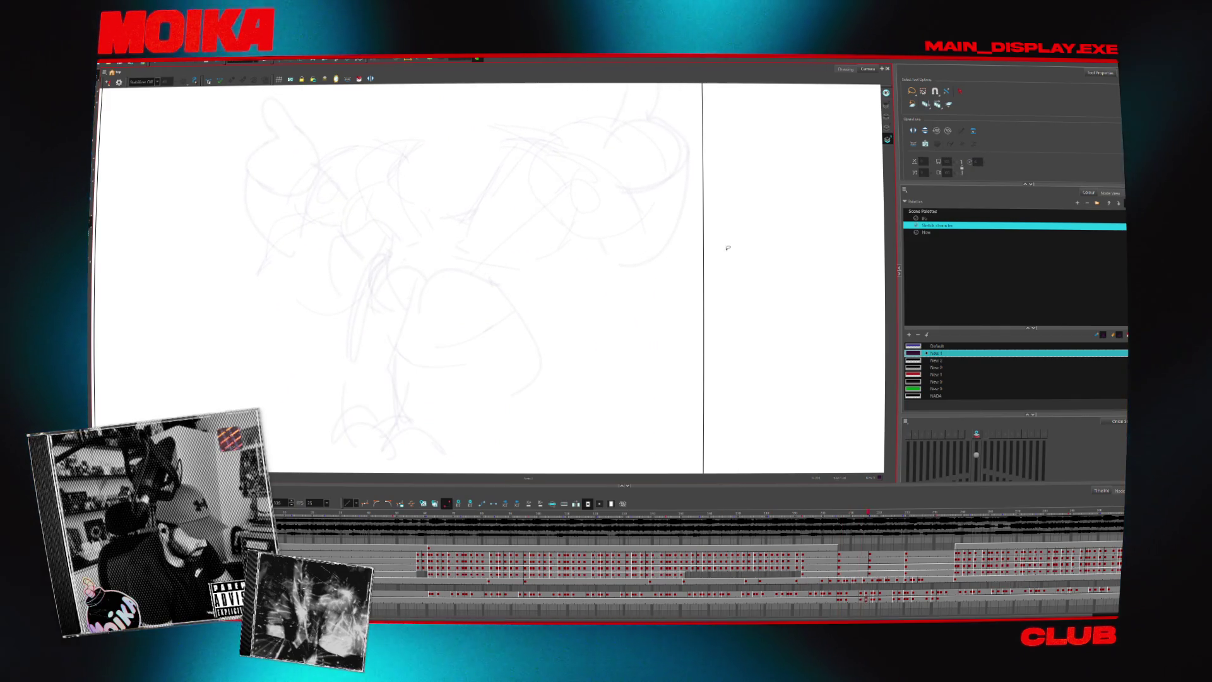
Jump to the line-art frame and toggle layers until only the faint rough head sketch shows.
left_click(348, 513)
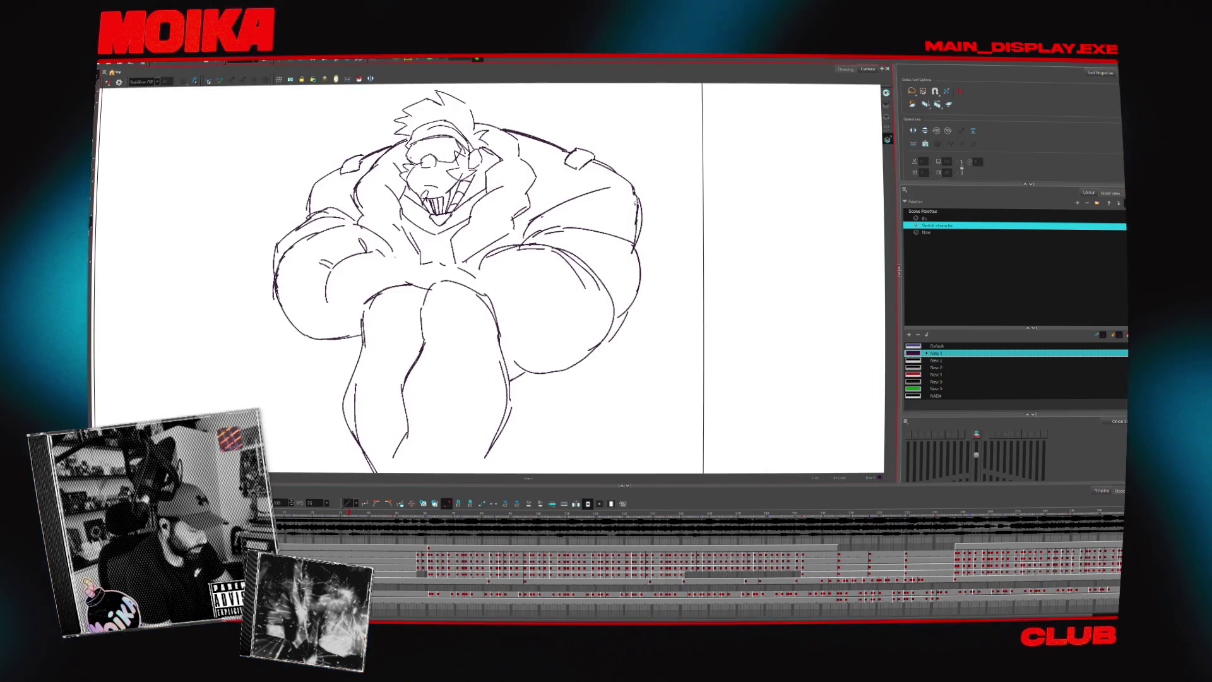
key("Delete")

TASK OBJECTIVE:
Transcribe the listing exactly; skip the pictures.

SOLUTION TO THIS PROBLEM:
Jump to the line-art frame and toggle layers until only the faint rough head sketch shows.
left_click(348, 513)
key("Delete")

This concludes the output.